Try it >>
Looking at the entries, say how many lines contain the string "coaster". Offer nothing besides the number.

______________________________

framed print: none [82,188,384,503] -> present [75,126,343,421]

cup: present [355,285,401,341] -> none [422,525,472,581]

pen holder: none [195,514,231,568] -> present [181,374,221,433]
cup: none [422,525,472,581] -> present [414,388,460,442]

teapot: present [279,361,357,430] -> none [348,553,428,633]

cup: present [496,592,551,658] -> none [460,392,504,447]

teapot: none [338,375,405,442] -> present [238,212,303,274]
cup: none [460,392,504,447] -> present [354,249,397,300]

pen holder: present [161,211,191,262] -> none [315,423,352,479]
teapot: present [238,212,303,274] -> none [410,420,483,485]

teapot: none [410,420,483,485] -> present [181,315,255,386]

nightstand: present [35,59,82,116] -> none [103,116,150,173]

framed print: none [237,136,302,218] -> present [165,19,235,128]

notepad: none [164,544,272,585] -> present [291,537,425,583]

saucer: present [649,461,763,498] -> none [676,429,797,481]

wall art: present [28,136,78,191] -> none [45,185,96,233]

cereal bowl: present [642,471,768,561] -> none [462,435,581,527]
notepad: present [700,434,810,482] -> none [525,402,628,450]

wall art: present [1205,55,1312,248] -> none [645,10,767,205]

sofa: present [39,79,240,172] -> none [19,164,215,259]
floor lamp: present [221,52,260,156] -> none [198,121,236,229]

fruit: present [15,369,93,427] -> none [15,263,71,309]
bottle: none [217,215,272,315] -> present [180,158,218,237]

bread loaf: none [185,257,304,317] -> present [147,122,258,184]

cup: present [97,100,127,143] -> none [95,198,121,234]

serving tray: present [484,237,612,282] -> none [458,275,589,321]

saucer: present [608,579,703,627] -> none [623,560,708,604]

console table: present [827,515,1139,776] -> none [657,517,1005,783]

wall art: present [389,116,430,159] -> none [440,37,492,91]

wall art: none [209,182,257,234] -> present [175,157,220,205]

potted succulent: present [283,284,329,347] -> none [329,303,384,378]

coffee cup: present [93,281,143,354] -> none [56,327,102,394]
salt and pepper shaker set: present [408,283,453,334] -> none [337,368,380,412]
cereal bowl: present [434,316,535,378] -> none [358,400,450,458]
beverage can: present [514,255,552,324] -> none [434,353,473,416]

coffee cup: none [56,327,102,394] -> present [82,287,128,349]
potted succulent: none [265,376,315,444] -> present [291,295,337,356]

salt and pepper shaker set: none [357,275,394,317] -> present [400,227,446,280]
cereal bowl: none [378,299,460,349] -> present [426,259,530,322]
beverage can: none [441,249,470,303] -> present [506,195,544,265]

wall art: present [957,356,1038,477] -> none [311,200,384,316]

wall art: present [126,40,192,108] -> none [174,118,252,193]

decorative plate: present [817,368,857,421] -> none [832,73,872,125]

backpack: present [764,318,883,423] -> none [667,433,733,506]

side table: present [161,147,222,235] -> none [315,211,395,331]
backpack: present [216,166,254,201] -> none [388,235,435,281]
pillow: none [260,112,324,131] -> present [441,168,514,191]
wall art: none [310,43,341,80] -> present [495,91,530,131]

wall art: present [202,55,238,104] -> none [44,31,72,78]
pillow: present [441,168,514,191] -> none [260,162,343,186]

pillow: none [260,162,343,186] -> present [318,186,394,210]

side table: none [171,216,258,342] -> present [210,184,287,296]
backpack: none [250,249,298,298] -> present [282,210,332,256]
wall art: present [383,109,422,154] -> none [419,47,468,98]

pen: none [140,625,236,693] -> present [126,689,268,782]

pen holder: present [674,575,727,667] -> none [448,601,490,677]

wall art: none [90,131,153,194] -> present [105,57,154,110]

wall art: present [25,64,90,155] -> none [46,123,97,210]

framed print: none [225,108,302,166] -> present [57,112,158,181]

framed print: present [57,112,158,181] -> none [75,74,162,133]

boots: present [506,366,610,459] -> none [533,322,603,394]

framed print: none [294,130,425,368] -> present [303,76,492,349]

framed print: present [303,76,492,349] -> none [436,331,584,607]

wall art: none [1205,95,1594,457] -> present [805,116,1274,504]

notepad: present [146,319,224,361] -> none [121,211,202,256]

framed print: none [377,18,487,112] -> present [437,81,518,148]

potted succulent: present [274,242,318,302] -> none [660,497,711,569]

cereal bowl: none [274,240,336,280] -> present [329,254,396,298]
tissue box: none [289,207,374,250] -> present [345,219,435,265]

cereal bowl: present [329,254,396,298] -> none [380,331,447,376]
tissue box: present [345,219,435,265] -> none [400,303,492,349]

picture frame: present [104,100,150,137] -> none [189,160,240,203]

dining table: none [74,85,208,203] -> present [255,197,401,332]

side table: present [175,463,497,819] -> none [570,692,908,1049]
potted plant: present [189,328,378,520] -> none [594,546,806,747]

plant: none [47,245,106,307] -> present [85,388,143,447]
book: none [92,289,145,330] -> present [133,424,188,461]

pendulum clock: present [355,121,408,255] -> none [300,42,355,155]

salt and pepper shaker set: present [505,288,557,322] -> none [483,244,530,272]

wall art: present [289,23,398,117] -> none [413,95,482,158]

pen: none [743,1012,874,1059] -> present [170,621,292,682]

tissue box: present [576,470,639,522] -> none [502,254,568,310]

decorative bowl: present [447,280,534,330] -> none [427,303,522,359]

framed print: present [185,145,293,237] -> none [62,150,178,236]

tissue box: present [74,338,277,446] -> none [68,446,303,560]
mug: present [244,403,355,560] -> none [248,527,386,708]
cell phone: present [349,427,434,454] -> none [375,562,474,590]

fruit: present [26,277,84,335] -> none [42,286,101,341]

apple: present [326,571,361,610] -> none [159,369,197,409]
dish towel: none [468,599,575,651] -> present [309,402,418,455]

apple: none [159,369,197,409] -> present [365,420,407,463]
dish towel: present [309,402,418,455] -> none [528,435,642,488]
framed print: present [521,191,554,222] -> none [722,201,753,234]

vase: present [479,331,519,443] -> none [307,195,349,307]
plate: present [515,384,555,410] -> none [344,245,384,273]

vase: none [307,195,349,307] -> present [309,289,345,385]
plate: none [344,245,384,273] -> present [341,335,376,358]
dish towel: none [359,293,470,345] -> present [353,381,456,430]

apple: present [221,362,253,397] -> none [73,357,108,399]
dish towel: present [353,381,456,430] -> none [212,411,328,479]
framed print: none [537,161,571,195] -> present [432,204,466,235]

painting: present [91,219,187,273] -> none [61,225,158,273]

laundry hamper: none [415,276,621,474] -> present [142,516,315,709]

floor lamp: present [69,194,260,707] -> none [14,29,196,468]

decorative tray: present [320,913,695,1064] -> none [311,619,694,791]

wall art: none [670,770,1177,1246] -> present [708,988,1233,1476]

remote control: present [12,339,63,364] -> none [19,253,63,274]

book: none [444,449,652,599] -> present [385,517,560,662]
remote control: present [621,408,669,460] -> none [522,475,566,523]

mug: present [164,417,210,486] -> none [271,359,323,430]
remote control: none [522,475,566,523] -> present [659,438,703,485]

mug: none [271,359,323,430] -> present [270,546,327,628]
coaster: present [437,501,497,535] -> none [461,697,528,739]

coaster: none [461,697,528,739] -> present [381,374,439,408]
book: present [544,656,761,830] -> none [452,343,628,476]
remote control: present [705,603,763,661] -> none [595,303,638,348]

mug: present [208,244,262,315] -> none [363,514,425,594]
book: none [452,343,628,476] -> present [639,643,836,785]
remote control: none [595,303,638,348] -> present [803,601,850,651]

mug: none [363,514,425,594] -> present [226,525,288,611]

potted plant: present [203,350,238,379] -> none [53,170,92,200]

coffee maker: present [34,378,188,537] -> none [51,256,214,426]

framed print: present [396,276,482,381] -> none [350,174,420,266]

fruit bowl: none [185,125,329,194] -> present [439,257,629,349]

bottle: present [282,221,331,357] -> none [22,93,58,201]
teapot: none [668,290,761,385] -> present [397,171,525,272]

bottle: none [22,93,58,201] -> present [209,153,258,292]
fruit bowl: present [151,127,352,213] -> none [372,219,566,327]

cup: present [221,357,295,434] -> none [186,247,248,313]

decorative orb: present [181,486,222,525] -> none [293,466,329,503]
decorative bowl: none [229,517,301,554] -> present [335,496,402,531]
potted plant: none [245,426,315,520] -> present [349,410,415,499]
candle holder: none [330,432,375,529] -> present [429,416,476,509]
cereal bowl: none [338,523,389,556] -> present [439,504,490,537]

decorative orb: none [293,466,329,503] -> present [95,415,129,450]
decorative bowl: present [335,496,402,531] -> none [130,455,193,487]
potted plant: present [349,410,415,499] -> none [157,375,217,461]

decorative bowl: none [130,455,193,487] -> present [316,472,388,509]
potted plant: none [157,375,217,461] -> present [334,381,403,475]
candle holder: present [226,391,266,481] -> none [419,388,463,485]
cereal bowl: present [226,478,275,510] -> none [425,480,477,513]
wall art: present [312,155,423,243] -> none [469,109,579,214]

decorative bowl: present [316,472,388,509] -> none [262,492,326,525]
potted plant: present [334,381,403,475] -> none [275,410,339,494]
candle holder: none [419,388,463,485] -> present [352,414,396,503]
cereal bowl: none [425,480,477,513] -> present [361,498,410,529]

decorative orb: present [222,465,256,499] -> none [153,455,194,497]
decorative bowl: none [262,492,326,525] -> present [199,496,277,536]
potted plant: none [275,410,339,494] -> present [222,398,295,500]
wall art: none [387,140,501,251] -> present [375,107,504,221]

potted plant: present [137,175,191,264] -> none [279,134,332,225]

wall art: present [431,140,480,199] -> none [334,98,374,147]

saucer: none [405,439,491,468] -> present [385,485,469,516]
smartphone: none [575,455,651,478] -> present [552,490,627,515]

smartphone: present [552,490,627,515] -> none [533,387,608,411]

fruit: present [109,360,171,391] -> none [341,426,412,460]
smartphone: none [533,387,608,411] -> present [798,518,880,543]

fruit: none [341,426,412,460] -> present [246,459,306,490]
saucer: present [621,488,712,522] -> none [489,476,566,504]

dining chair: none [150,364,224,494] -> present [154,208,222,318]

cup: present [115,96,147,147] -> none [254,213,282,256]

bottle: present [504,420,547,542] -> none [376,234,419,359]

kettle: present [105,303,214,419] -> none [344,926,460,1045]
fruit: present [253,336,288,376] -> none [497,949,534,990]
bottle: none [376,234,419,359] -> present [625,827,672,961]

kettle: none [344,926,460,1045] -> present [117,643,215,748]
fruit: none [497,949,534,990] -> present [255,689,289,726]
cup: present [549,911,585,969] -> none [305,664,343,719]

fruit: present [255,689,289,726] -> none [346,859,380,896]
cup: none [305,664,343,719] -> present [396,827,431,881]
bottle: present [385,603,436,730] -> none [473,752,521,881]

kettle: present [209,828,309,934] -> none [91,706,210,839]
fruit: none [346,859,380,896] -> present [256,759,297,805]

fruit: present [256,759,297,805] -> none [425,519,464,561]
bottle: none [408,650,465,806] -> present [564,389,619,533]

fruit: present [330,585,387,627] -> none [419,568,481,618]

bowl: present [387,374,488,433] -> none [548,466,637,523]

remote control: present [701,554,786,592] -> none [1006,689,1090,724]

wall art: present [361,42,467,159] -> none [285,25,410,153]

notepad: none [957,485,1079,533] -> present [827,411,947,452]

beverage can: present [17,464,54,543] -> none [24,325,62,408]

______________________________

Task output >>
2